Transcribed page contents:
= = = = =
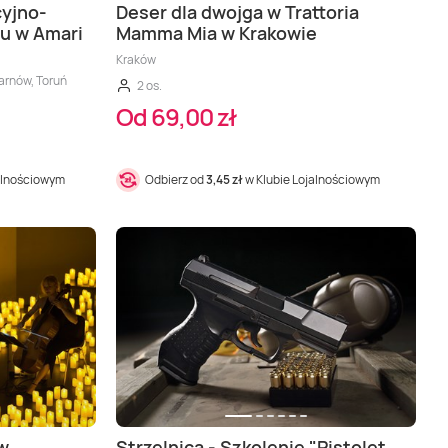
cyjno-
Deser dla dwojga w Trattoria
u w Amari
Mamma Mia w Krakowie
Kraków
Tarnów, Toruń
2 os.
Od 69,00 zł
alnościowym
Odbierz od
3,45 zł
w Klubie Lojalnościowym
w
Strzelnica - Szkolenie "Pistolet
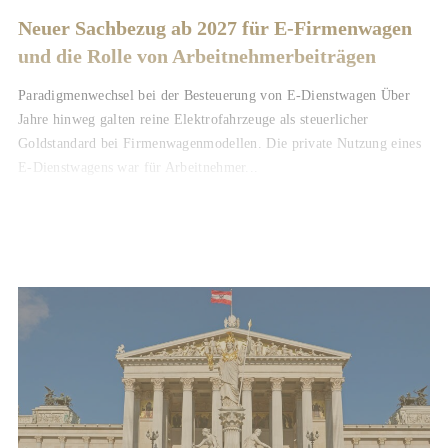
Neuer Sachbezug ab 2027 für E-Firmenwagen
und die Rolle von Arbeitnehmer​­beiträgen
Paradigmenwechsel bei der Besteuerung von E-Dienstwagen Über
Jahre hinweg galten reine Elektrofahrzeuge als steuerlicher
Goldstandard bei Firmenwagenmodellen. Die private Nutzung eines
E-Dienstwagens war für Arbeitnehmer...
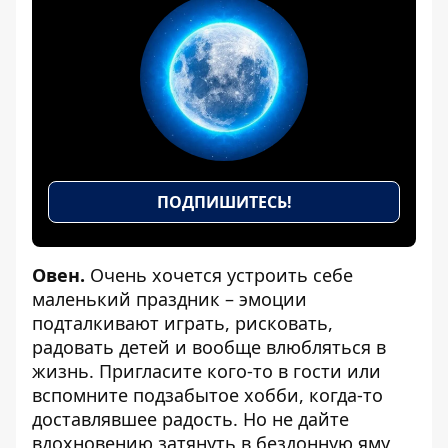
ПОДПИШИТЕСЬ!
Овен.
Очень хочется устроить себе
маленький праздник – эмоции
подталкивают играть, рисковать,
радовать детей и вообще влюбляться в
жизнь. Пригласите кого-то в гости или
вспомните подзабытое хобби, когда-то
доставлявшее радость. Но не дайте
вдохновению затянуть в бездонную яму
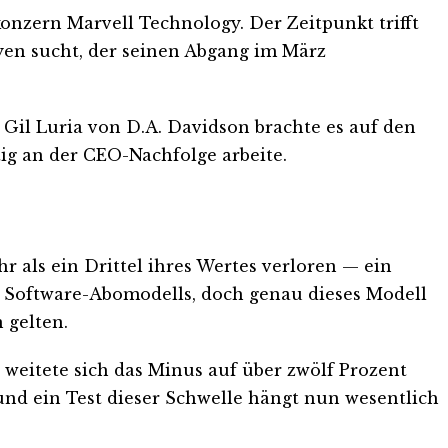
nzern Marvell Technology. Der Zeitpunkt trifft
en sucht, der seinen Abgang im März
 Gil Luria von D.A. Davidson brachte es auf den
ig an der CEO-Nachfolge arbeite.
r als ein Drittel ihres Wertes verloren — ein
es Software-Abomodells, doch genau dieses Modell
 gelten.
 weitete sich das Minus auf über zwölf Prozent
nd ein Test dieser Schwelle hängt nun wesentlich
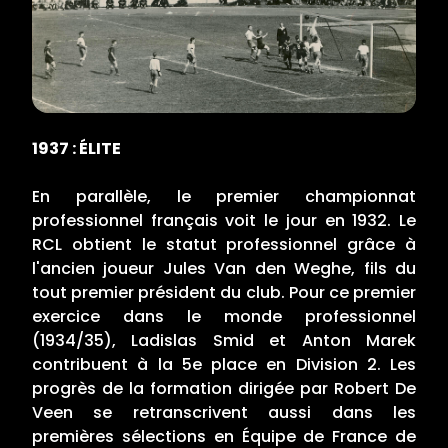
1937 : ÉLITE
En parallèle, le premier championnat
professionnel français voit le jour en 1932. Le
RCL obtient le statut professionnel grâce à
l'ancien joueur Jules Van den Weghe, fils du
tout premier président du club. Pour ce premier
exercice dans le monde professionnel
(1934/35), Ladislas Smid et Anton Marek
contribuent à la 5e place en Division 2. Les
progrès de la formation dirigée par Robert De
Veen se retranscrivent aussi dans les
premières sélections en Équipe de France de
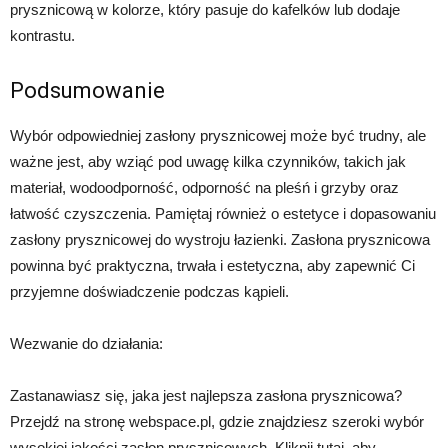
prysznicową w kolorze, który pasuje do kafelków lub dodaje
kontrastu.
Podsumowanie
Wybór odpowiedniej zasłony prysznicowej może być trudny, ale
ważne jest, aby wziąć pod uwagę kilka czynników, takich jak
materiał, wodoodporność, odporność na pleśń i grzyby oraz
łatwość czyszczenia. Pamiętaj również o estetyce i dopasowaniu
zasłony prysznicowej do wystroju łazienki. Zasłona prysznicowa
powinna być praktyczna, trwała i estetyczna, aby zapewnić Ci
przyjemne doświadczenie podczas kąpieli.
Wezwanie do działania:
Zastanawiasz się, jaka jest najlepsza zasłona prysznicowa?
Przejdź na stronę webspace.pl, gdzie znajdziesz szeroki wybór
wysokiej jakości zasłon prysznicowych. Kliknij tutaj, aby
= = = = =
(Exercise instructions):
Nothing but the lines above, starting at the line that contains "Strzelnica - Szkolenie" and ending at the line that contains "Очень хочется устроить себе", should be given again, exactly and without the pictures.

(Worked solution):
Strzelnica - Szkolenie "Pistolet
Neuer Sachbezug ab 2027 für E-Firmenwagen
und die Rolle von Arbeitnehmer​­beiträgen
Paradigmenwechsel bei der Besteuerung von E-Dienstwagen Über
Jahre hinweg galten reine Elektrofahrzeuge als steuerlicher
Goldstandard bei Firmenwagenmodellen. Die private Nutzung eines
E-Dienstwagens war für Arbeitnehmer...
ПОДПИШИТЕСЬ!
Овен.
Очень хочется устроить себе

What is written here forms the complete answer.